Rats cannot tell between Japanese and Dutch


Weird science! The Ig Nobel awards are tongue-in-cheek awards given to the people doing very serious scientific studies that make you laugh before they make you think. Last Thursday, the 2007 awards were presented at MIT in the US.

Prof. Dr. Johanna van Bronswijk of the Eindhoven University of Technology came to pick up the prize she had won in the category biology for doing a census of all the mites, insects, spiders, pseudoscorpions, crustaceans, bacteria, algae, ferns and fungi with whom we share our beds each night. See also “Huis, Bed en Beestjes” (House, Bed and Bugs), J.E.M.H. van Bronswijk, Nederlands Tijdschrift voor Geneeskunde, vol. 116, no. 20, May 13, 1972, pp. 825-31.

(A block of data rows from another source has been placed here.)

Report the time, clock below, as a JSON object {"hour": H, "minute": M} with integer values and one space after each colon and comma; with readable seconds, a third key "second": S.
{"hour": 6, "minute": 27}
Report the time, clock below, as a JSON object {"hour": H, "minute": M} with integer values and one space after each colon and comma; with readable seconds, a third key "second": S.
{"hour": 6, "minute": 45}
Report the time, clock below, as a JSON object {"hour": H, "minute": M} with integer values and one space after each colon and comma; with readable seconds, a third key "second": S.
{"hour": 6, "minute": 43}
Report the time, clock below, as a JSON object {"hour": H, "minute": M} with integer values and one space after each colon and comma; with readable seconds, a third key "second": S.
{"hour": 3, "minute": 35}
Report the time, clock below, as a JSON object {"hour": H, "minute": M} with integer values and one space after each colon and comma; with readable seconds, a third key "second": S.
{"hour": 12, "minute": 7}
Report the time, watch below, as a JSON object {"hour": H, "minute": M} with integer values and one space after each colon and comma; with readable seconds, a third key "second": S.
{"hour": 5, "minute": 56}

Juan Manuel Toro, Josep B. Trobalon and Núria Sebastián-Gallés, of Universitat de Barcelona in Spain, won the award for Linguistics by showing that rats sometimes cannot tell the difference between a person speaking Japanese backwards and a person speaking Dutch backwards. See also “Effects of Backward Speech and Speaker Variability in Language Discrimination by Rats,” Juan M. Toro, Josep B. Trobalon and Núria Sebastián-Gallés, Journal of Experimental Psychology: Animal Behavior Processes, vol. 31, no. 1, January 2005, pp 95-100.

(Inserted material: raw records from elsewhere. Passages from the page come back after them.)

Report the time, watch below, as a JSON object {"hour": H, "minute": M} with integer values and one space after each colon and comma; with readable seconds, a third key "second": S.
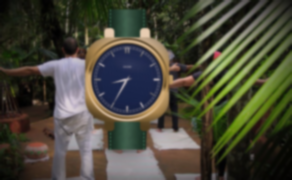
{"hour": 8, "minute": 35}
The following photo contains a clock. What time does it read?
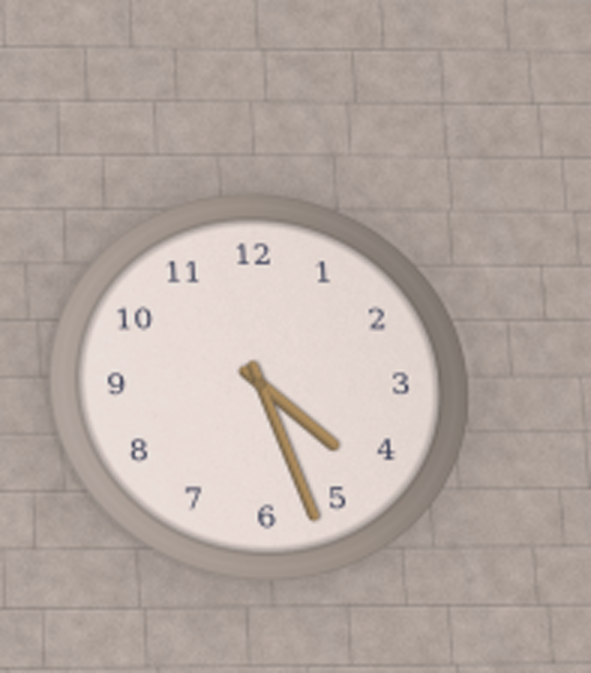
4:27
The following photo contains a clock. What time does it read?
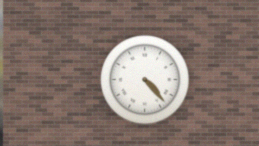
4:23
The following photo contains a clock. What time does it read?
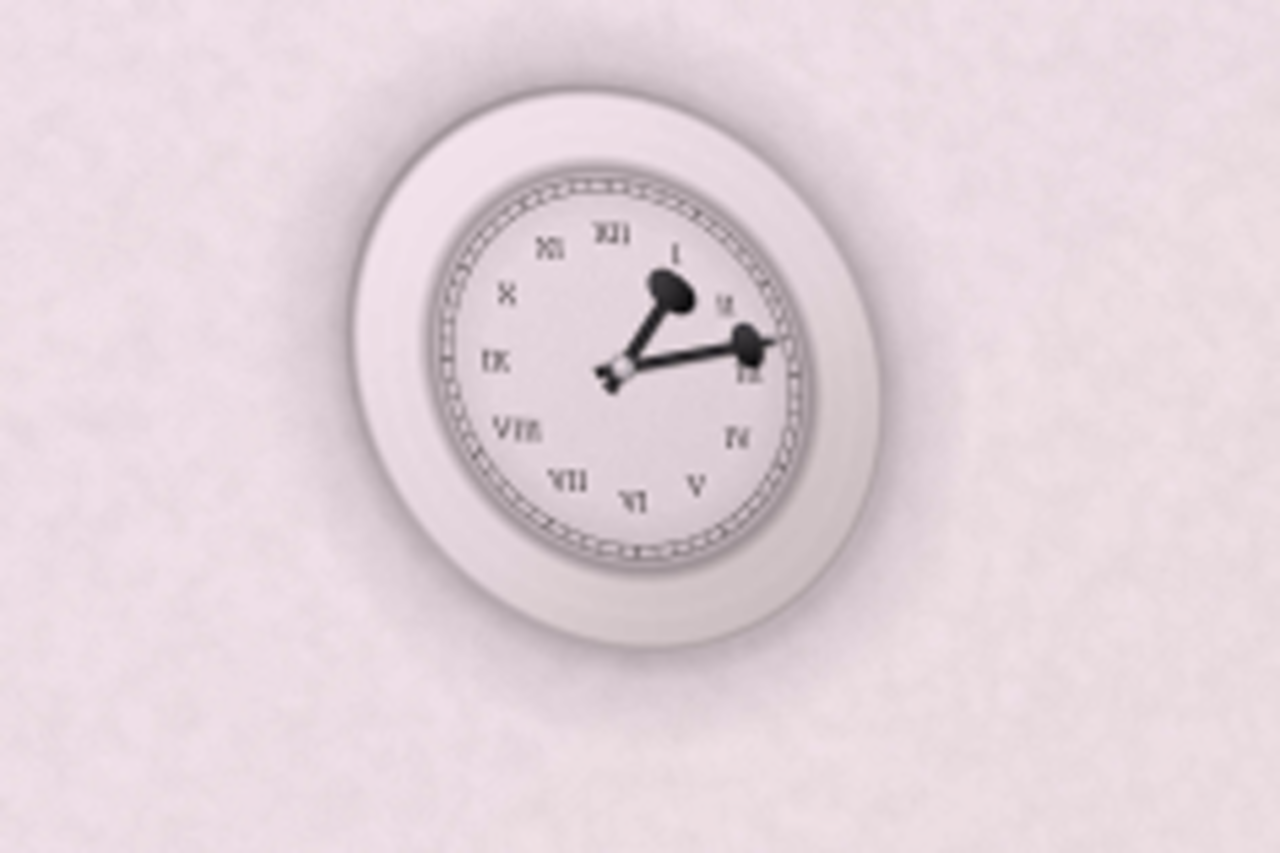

Other winners were the US military apparatus for trying to make a bomb that turns its victims into homosexuals (no-one turned up to accept the award); Mayu Yamamoto, from Japan, for developing a method to extract vanilla fragrance and flavouring from cow dung; Brian Wansink of the UK for investigating the limits of human appetite by feeding volunteers a self-refilling, “bottomless” bowl of soup; and more.